3. The media's continuing to perpetrate the myth that females are oppressed and males are the oppressor. For example, they continue to spout these disproven assertions:

  • women earn 77 cents on the dollar compared with men. In fact, a rich research literature documents that sexism is not at the core of pay differentials, for example, THIS is from the New York Times, THIS is from the Wall Street Journal, THIS is from Compensation Cafe, THIS is from City Journal. Alas, the media chooses to ignore all that research in favor of the broadbrush, "Women earn 77 cents on the dollar."
  • women are underrepresented in high-level positions because of sexism. In fact, as documented in recent well-reviewed books such as Susan Pinker's The Sexual Paradox, women's not being in high-office comes much more from choosing to have a less work-centric lifestyle.
  • the schools shortchange girls relative to boys. (the long-debunked Reviving Ophelia canard.)
  • men abuse women--in fact, studies show that 30 to 52% of severe domestic violence is perpetrated by women.

Thus, the feeling among educators, policymakers, and the public, is that we need to do more for females than for males, ignoring such statistics that boys are achieving far worse in school than are girls, much more likely to abuse drugs, commit suicide, and drop out of high school, far less likely to graduate from college, much more likely, as young adults, to be sleeping late unemployed on their parents' sofas.

4. Society's bias that says: let's help those with the greatest deficit rather than those with the greatest potential to profit: "Those smart boys will do okay on their own.

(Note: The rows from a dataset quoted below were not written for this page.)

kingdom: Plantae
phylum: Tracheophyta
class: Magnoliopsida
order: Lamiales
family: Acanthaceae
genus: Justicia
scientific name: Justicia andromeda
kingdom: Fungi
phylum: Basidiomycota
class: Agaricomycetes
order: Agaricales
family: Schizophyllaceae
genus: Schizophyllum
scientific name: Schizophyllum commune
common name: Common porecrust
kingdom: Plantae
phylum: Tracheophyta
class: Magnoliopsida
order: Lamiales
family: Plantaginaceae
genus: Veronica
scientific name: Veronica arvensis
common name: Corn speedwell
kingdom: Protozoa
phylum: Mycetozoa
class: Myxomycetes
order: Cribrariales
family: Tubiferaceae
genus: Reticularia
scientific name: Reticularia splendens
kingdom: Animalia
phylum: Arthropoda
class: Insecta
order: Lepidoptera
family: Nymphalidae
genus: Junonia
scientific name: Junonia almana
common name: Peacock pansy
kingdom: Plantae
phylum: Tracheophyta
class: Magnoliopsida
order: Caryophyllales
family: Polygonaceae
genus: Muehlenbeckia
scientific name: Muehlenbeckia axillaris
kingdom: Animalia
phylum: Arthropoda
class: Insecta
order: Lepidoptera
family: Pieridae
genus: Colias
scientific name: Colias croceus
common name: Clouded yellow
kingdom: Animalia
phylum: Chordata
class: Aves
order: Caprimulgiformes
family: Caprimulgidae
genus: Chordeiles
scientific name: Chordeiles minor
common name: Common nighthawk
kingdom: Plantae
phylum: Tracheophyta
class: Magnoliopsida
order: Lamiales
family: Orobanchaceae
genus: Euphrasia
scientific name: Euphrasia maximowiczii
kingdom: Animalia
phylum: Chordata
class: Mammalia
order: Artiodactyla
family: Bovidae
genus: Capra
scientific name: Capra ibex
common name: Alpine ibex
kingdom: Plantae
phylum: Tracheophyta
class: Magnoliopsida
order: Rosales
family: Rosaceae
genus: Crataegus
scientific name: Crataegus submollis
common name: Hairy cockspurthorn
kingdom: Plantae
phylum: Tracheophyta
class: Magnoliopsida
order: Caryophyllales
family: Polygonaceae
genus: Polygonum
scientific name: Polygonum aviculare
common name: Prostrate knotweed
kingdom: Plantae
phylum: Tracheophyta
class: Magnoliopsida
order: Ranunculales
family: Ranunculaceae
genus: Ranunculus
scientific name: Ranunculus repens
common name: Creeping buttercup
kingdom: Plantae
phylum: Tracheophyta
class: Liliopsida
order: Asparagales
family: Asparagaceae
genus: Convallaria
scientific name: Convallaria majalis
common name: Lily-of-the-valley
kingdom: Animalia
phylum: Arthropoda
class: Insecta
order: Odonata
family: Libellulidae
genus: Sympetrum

Let's commit our resources to the lowest achievers." I deeply believe that such a philosophy will reduce our society to the lowest common denominator, ironically resulting in a worse life for us all. Besides, it simply is unfair for the public schools to not provide at least a marginally appropriate education for all kids, and right now, smart boys get the very least appropriate education.

What do you think?

3 comments:

Anonymous said...

Great post. I think one way to help these active, restless learners would be to control classroom placement. Most schools have multiple classes per grade level. Why not place the students in classes according to percentiles? It would allow schools to select the teachers for those classes based on which ones were skilled at teaching to challenged vs. accelerated learners. Students that improved relative to the grade would be placed higher in the following year, so it would create achievement goals for kids as well.

I think it would be hard to convince the nation of this, though-- they would worry about hurt feelings, injured self esteem, and all the rest. I think all of that would depend on how much (or how little) you convey these distinctions to the kids.

AMY said...

Wow, great logic! I am a mother of two young boys. My oldest is in the second grade and is very bright and active. Any discipline issues he has had this year (and they have been minimal) have come from him getting bored. When his teacher is teaching a lesson, he gets ahead of her and keeps asking questions. We are blessed to be in a small town with a wonderful school district and he has a wonderful teacher. She simply is having to teach to the lowest level. I do want him to learn self control and respect the rest of the class but what does he lose in the mean time...his zeal to learn? The "gifted and talented" program does not seem to have clear challenging avenues within the current subject matter. It seems more of a creative outlet for these kids. What are your suggestions for a mom like me? I am not familiar with education politics but I want to do what I can for boys like mine in our community.

Marty Nemko said...

Amy,

In a small town, in general, the wisest approach is to encourage your kid to use the Web and books to explore interesting stuff, no matter how unusual.

Also, encourage him to take on big projects: direct a student play, start a little business, concoct some cool science experiment, start a peer support group, whatever.